By Adam Harding
A new engineer’s career with NASA usually begins by being tossed into the deep end. You are immediately handed real-world engineering challenges and face the overwhelming data, procedures, and calculations needed to solve them. There are mentors and training opportunities along the way to help adjust to the relentless pace of learning to be an engineer at NASA, but there isn’t much time during these formative years to pause and reflect on the evolution of your career or formulate potential advice for those about to follow in your footsteps. This is exactly the opportunity afforded me as a member of the “Developing New Engineers at NASA” panel at the 2011 PM Challenge in Long Beach, California. As a panelist, I was to appraise experiences that either promoted or detracted from my development and then share these perspectives.
Unlike the four other members of the panel, I didn’t begin my career with NASA. That allowed me to provide some comparisons with another government agency that hires and trains many aerospace engineers: the U.S. Air Force.
After graduating with a BS in mechanical engineering from the University of Utah, I accepted a position at Hill Air Force Base to support the A-10 “Warthog.” I spent my first year learning about military aircraft, designing repairs to jets damaged by enemy fire, and learning how to maintain an aging aircraft. Fortunately, I was placed on a team with a good mix of greybeards and newer engineers.
I had many experiences working for the air force that helped me develop as an engineer, including some notable mistakes. Part of becoming successful in a profession is being given the chance to fail. Making mistakes is part of becoming a good engineer. As Niels Bohr said, “An expert is a man who has made all the mistakes which can be made, in a very narrow field.” One memorable mistake that helped me better value my own contributions and appreciate the insight of experts occurred when I had been working for only a few months. Being the new guy, I was assigned easier projects like repairs on damaged bolt-holes. While not the epitome of engineering glamour that is dreamed of in college, it was nonetheless critical to airworthiness. I began to notice a pattern of damage in the wing-attach fitting area and decided to compile a summary of all documented repairs for this fitting over the past fifteen years. The end product was a reference table allowing quick turnaround on repair requests for any hole in this critical fitting that held the wing on the aircraft.
Several of the experienced engineers took note of my increased efficiency and started to talk with me about it. I proudly showed them my summary of all the previously approved repairs. Instead of praise for the new guy’s accomplishment, they showed concern as they recognized a major flaw with my approach. While any single hole could be enlarged to the respective “clean up” diameter, only one hole in that particular fitting could be enlarged to that degree. If another hole on the same fitting required repair, it could not safely have that maximum diameter due to serious fatigue issues, something I was unaware of.
Finding the flaw in my summary led to a fleet-wide evaluation of these basic repairs. My branch supported about thirty aircraft located at three different air bases at any one time, and there was no cross-check on this repair among the fifteen engineers who carried it out to ensure that multiple hole repairs weren’t being done on the same fittings. Soon this issue was resolved with an updated technical order that included a new summary table of the limits for each hole as they related to other damaged holes on the same fitting. I was not the one who engineered the solution; I was just the engineer who made the biggest mistake and highlighted the problem in the first place.
This experience taught me two principles that have helped me in my career. The first is how important the big picture is, and that I needed to rely on those with enough experience to see the big picture. Sometimes the solution to one problem creates new problems that you won’t see if you don’t have that broad vision. The second principle is, if an answer comes too easily, ask experienced engineers to evaluate the solution. It’s true that the right answer is sometimes the simplest one, but not always, and the simple right answer is not necessarily the easiest to find.
● ● ●
The request >> In the account of developing new engineers at NASA, which aircraft did the writer support at Hill Air Force Base?
● ● ●
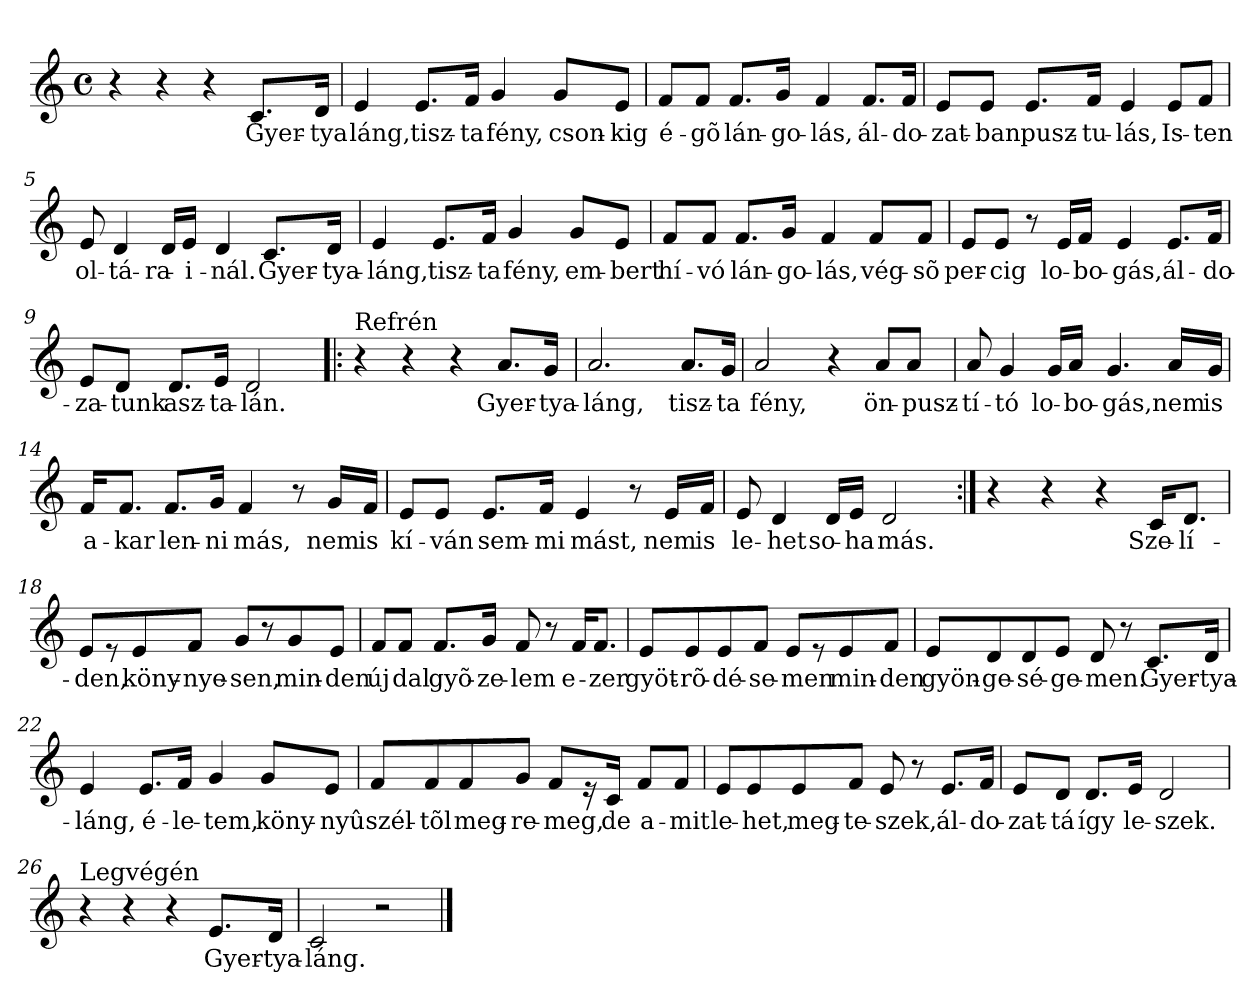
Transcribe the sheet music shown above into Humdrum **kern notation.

**kern	**text
*part1	*part1
*staff1	*staff1
*clefG2	*
*k[]	*
*C:	*
*M4/4	*
*met(c)	*
=1	=1
4r	.
4r	.
4r	.
!	!LO:LY:b
8.c/L	Gyer-
!	!LO:LY:b
16d/Jk	-tya
=2	=2
!	!LO:LY:b
4e/	láng,
!	!LO:LY:b
8.e/L	tisz-
!	!LO:LY:b
16f/Jk	-ta
!	!LO:LY:b
4g/	fény,
!	!LO:LY:b
8g/L	cson-
!	!LO:LY:b
8e/J	-kig
=3	=3
!	!LO:LY:b
8f/L	é-
!	!LO:LY:b
8f/J	-gõ
!	!LO:LY:b
8.f/L	lán-
!	!LO:LY:b
16g/Jk	-go-
!	!LO:LY:b
4f/	-lás,
!	!LO:LY:b
8.f/L	ál-
!	!LO:LY:b
16f/Jk	-do-
=4	=4
!	!LO:LY:b
8e/L	-zat-
!	!LO:LY:b
8e/J	-ban
!	!LO:LY:b
8.e/L	pusz-
!	!LO:LY:b
16f/Jk	-tu-
!	!LO:LY:b
4e/	-lás,
!	!LO:LY:b
8e/L	Is-
!	!LO:LY:b
8f/J	-ten
=5	=5
!	!LO:LY:b
8e/	ol-
!	!LO:LY:b
4d/	-tá-
!	!LO:LY:b
16d/LL	-ra-
!	!LO:LY:b
16e/JJ	-i-
!	!LO:LY:b
4d/	-nál.
!	!LO:LY:b
8.c/L	Gyer-
!	!LO:LY:b
16d/Jk	-tya-
!!LO:LB:g=z
=6	=6
!	!LO:LY:b
4e/	-láng,
!	!LO:LY:b
8.e/L	tisz-
!	!LO:LY:b
16f/Jk	-ta
!	!LO:LY:b
4g/	fény,
!	!LO:LY:b
8g/L	em-
!	!LO:LY:b
8e/J	-bert
=7	=7
!	!LO:LY:b
8f/L	hí-
!	!LO:LY:b
8f/J	-vó
!	!LO:LY:b
8.f/L	lán-
!	!LO:LY:b
16g/Jk	-go-
!	!LO:LY:b
4f/	-lás,
!	!LO:LY:b
8f/L	vég-
!	!LO:LY:b
8f/J	-sõ
=8	=8
!	!LO:LY:b
8e/L	per-
!	!LO:LY:b
8e/J	-cig
8r	.
!	!LO:LY:b
16e/LL	lo-
!	!LO:LY:b
16f/JJ	-bo-
!	!LO:LY:b
4e/	-gás,
!	!LO:LY:b
8.e/L	ál-
!	!LO:LY:b
16f/Jk	-do-
=9	=9
!	!LO:LY:b
8e/L	-za-
!	!LO:LY:b
8d/J	-tunk
!	!LO:LY:b
8.d/L	asz-
!	!LO:LY:b
16e/Jk	-ta-
!	!LO:LY:b
2d/	-lán.
!!LO:LB:g=z
=10!|:	=10!|:
!LO:TX:a:t=Refrén	!
4r	.
4r	.
4r	.
!	!LO:LY:b
8.a/L	Gyer-
!	!LO:LY:b
16g/Jk	-tya-
=11	=11
!	!LO:LY:b
2.a/	-láng,
!	!LO:LY:b
8.a/L	tisz-
!	!LO:LY:b
16g/Jk	-ta
=12	=12
!	!LO:LY:b
2a/	fény,
4r	.
!	!LO:LY:b
8a/L	ön-
!	!LO:LY:b
8a/J	-pusz-
=13	=13
!	!LO:LY:b
8a/	-tí-
!	!LO:LY:b
4g/	-tó
!	!LO:LY:b
16g/LL	lo-
!	!LO:LY:b
16a/JJ	-bo-
!	!LO:LY:b
4.g/	-gás,
!	!LO:LY:b
16a/LL	nem
!	!LO:LY:b
16g/JJ	is
!!LO:LB:g=z
=14	=14
!	!LO:LY:b
16f/KL	a-
!	!LO:LY:b
8.f/J	-kar
!	!LO:LY:b
8.f/L	len-
!	!LO:LY:b
16g/Jk	-ni
!	!LO:LY:b
4f/	más,
8r	.
!	!LO:LY:b
16g/LL	nem
!	!LO:LY:b
16f/JJ	is
=15	=15
!	!LO:LY:b
8e/L	kí-
!	!LO:LY:b
8e/J	-ván
!	!LO:LY:b
8.e/L	sem-
!	!LO:LY:b
16f/Jk	-mi
!	!LO:LY:b
4e/	mást,
8r	.
!	!LO:LY:b
16e/LL	nem
!	!LO:LY:b
16f/JJ	is
=16	=16
!	!LO:LY:b
8e/	le-
!	!LO:LY:b
4d/	-het
!	!LO:LY:b
16d/LL	so-
!	!LO:LY:b
16e/JJ	-ha
!	!LO:LY:b
2d/	más.
!!LO:LB:g=z
=17:|!	=17:|!
4r	.
4r	.
4r	.
!	!LO:LY:b
16c/KL	Sze-
!	!LO:LY:b
8.d/J	-lí-
=18	=18
!	!LO:LY:b
8e/L	-den,
8r	.
!	!LO:LY:b
8e/	köny-
!	!LO:LY:b
8f/J	-nye-
!	!LO:LY:b
8g/L	-sen,
8r	.
!	!LO:LY:b
8g/	min-
!	!LO:LY:b
8e/J	-den
=19	=19
!	!LO:LY:b
8f/L	új
!	!LO:LY:b
8f/J	dal
!	!LO:LY:b
8.f/L	gyõ-
!	!LO:LY:b
16g/Jk	-ze-
!	!LO:LY:b
8f/	-lem
8r	.
!	!LO:LY:b
16f/KL	e-
!	!LO:LY:b
8.f/J	-zer
=20	=20
!	!LO:LY:b
8e/L	gyöt-
!	!LO:LY:b
8e/	-rõ-
!	!LO:LY:b
8e/	-dé-
!	!LO:LY:b
8f/J	-se-
!	!LO:LY:b
8e/L	-men
8r	.
!	!LO:LY:b
8e/	min-
!	!LO:LY:b
8f/J	-den
!!LO:LB:g=z
=21	=21
!	!LO:LY:b
8e/L	gyön-
!	!LO:LY:b
8d/	-ge-
!	!LO:LY:b
8d/	-sé-
!	!LO:LY:b
8e/J	-ge-
!	!LO:LY:b
8d/	-men.
8r	.
!	!LO:LY:b
8.c/L	Gyer-
!	!LO:LY:b
16d/Jk	-tya-
=22	=22
!	!LO:LY:b
4e/	-láng,
!	!LO:LY:b
8.e/L	é-
!	!LO:LY:b
16f/Jk	-le-
!	!LO:LY:b
4g/	-tem,
!	!LO:LY:b
8g/L	köny-
!	!LO:LY:b
8e/J	-nyû
=23	=23
!	!LO:LY:b
8f/L	szél-
!	!LO:LY:b
8f/	-tõl
!	!LO:LY:b
8f/	meg-
!	!LO:LY:b
8g/J	-re-
!	!LO:LY:b
8f/L	-meg,
16r	.
!	!LO:LY:b
16c/Jk	de
!	!LO:LY:b
8f/L	a-
!	!LO:LY:b
8f/J	-mit
!!LO:LB:g=z
=24	=24
!	!LO:LY:b
8e/L	le-
!	!LO:LY:b
8e/	-het,
!	!LO:LY:b
8e/	meg-
!	!LO:LY:b
8f/J	-te-
!	!LO:LY:b
8e/	-szek,
8r	.
!	!LO:LY:b
8.e/L	ál-
!	!LO:LY:b
16f/Jk	-do-
=25	=25
!	!LO:LY:b
8e/L	-zat-
!	!LO:LY:b
8d/J	-tá
!	!LO:LY:b
8.d/L	így
!	!LO:LY:b
16e/Jk	le-
!	!LO:LY:b
2d/	-szek.
=26	=26
!LO:TX:a:t=Legvégén	!
4r	.
4r	.
4r	.
!	!LO:LY:b
8.e/L	Gyer-
!	!LO:LY:b
16d/Jk	-tya-
=27	=27
!	!LO:LY:b
2c/	-láng.
2r	.
==	==
*-	*-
● ● ●
Full solution >> The A-10 "Warthog."